# cocoa in his paw jacket



## cocoasmama (Apr 30, 2005)

I made cocoa this jacket for him today.

Jennie cocoasmama


----------



## Cooper (Jun 15, 2005)

I am so envious! Cocoa looks fabulous in the new jacket! AND when you go outside at night, it's easier to spot a darker dog with that coat on! LOL

I keep telling Cooper I'm going to sew reflective tape to his tail so I can see him at night - but a white or light colored jacket might work just as well. Plus, he wiggles so much under the sewing machine needle! :lol: :lol:


----------



## Gadget's Mom (Jan 14, 2005)

cute jacket


----------



## Rachael Polachek (Feb 19, 2005)

I just love little Cocoa. He looks like such a mommy's boy.  

Neat jacket! :wave:


----------



## Ms_P (Apr 25, 2004)

That's so cute!
I love that material!


----------



## Kari (May 13, 2004)

I really like the colors, good job! :wink:


----------



## Roie (Jul 19, 2005)

wow.. i absolutley love it,.. so cute, and i love the material


----------



## TundraQueen (Aug 12, 2005)

loooove the print! where did you find it?!


----------



## karis (Oct 2, 2004)

Cooper said:


> I am so envious! Cocoa looks fabulous in the new jacket! AND when you go outside at night, it's easier to spot a darker dog with that coat on! LOL
> 
> I keep telling Cooper I'm going to sew reflective tape to his tail so I can see him at night - but a white or light colored jacket might work just as well. Plus, he wiggles so much under the sewing machine needle! :lol: :lol:


You make me laugh....everytime I read one of your posts...lol :lol: Thanks!

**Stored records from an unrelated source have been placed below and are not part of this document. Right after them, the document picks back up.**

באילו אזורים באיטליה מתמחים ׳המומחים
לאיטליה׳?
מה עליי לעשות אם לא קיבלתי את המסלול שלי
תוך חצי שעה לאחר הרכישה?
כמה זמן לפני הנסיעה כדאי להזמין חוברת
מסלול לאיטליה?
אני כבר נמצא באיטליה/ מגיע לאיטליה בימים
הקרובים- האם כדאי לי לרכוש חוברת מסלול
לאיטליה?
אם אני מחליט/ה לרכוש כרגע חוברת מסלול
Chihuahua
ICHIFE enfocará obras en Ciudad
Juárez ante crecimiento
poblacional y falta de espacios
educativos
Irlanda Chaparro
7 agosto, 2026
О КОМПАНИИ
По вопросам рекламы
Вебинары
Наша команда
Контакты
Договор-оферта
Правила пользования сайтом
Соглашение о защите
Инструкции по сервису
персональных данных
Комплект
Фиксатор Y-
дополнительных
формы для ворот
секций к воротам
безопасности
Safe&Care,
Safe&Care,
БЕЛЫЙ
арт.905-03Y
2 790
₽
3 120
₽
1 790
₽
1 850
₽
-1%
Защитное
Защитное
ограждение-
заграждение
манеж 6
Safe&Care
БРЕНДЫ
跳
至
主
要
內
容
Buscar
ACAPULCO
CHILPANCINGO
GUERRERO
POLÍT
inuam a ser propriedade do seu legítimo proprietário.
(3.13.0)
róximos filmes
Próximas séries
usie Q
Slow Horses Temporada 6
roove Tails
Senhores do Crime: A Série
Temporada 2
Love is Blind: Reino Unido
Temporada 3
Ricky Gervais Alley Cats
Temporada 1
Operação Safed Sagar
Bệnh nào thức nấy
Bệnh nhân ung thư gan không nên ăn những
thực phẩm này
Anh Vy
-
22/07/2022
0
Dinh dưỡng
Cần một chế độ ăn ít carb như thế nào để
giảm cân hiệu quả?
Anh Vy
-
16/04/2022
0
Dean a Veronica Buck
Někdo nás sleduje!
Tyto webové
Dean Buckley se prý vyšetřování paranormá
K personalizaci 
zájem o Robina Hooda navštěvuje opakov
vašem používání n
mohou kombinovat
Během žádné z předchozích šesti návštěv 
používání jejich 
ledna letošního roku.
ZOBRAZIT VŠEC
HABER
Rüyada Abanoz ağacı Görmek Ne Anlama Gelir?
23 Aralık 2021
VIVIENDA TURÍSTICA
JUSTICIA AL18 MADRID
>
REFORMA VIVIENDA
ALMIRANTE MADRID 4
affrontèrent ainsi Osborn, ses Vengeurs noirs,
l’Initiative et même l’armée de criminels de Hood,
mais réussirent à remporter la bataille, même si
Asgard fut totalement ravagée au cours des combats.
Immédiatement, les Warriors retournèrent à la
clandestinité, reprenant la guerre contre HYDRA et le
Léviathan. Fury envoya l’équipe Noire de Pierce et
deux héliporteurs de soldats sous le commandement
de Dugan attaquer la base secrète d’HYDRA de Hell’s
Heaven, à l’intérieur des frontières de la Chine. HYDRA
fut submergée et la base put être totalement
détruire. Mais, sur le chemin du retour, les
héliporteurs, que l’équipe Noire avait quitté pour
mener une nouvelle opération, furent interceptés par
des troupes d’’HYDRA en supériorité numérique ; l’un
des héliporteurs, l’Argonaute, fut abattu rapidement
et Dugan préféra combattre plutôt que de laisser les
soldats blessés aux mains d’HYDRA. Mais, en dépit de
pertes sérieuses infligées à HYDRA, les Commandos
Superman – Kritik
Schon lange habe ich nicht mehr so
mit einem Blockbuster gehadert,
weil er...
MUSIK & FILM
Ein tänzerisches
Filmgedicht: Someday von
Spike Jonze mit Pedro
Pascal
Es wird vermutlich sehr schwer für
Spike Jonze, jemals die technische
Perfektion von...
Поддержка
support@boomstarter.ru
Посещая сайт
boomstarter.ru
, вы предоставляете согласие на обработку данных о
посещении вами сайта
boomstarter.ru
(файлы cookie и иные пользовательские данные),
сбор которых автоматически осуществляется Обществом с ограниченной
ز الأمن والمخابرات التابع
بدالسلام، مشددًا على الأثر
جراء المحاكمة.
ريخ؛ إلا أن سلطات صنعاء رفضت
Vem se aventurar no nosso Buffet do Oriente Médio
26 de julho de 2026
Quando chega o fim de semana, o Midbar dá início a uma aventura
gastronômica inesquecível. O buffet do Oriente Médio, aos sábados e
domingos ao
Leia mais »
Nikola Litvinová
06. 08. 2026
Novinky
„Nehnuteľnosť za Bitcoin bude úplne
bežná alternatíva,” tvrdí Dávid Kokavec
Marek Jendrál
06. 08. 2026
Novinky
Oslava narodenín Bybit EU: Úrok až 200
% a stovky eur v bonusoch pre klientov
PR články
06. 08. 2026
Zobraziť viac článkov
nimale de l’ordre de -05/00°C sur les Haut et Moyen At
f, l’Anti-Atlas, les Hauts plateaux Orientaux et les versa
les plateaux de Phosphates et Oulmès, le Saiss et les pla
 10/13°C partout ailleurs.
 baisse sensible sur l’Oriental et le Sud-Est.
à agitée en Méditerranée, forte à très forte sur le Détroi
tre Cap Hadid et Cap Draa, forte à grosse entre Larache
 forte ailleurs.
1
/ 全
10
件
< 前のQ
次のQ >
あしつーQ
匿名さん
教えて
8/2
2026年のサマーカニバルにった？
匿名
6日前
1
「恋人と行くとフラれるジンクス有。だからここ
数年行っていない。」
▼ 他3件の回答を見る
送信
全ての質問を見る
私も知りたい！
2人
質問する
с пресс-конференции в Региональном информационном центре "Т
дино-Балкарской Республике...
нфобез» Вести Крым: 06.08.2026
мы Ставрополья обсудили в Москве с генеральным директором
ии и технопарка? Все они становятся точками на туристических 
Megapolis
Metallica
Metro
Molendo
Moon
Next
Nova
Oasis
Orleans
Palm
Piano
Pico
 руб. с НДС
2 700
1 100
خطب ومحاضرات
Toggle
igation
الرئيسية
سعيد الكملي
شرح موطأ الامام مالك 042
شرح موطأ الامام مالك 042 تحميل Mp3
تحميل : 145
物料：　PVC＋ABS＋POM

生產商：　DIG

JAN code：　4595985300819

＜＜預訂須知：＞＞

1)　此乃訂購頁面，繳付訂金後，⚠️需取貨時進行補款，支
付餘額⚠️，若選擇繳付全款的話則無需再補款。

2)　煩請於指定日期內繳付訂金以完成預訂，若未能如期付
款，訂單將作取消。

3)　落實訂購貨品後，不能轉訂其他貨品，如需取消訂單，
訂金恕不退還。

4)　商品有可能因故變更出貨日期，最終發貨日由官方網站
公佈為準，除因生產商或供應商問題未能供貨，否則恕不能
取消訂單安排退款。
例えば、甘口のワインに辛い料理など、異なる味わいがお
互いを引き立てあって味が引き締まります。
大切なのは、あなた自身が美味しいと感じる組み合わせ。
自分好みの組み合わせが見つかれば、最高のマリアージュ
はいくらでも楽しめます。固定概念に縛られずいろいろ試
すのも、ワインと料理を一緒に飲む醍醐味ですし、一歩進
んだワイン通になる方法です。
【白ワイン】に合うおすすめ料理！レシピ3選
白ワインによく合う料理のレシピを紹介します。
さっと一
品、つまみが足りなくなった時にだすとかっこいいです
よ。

Cocoa looks absolutely darling in his new coat. I have been working on making Ella a dress.....we will see how it turns out! :lol:


----------



## Jayne (Jul 8, 2005)

what a lovely jacket :wave: cocoa is modelling it very nicely


----------



## chihuahua-lady (Apr 13, 2005)

thats a really cute jacket looks like cocoa is impressed


----------



## LuvMyChiwawas (Sep 1, 2005)

I can't stand it he is too cute.


----------



## Ed&EmsMom (Sep 6, 2005)

Sweet jacket and I love that paw print! I'm getting so encouraged by all these new fashions. I have to start sewing/crochetting for my two again. They need some new stuff too.


----------



## kealohalinaka (Sep 22, 2005)

love the shirt


----------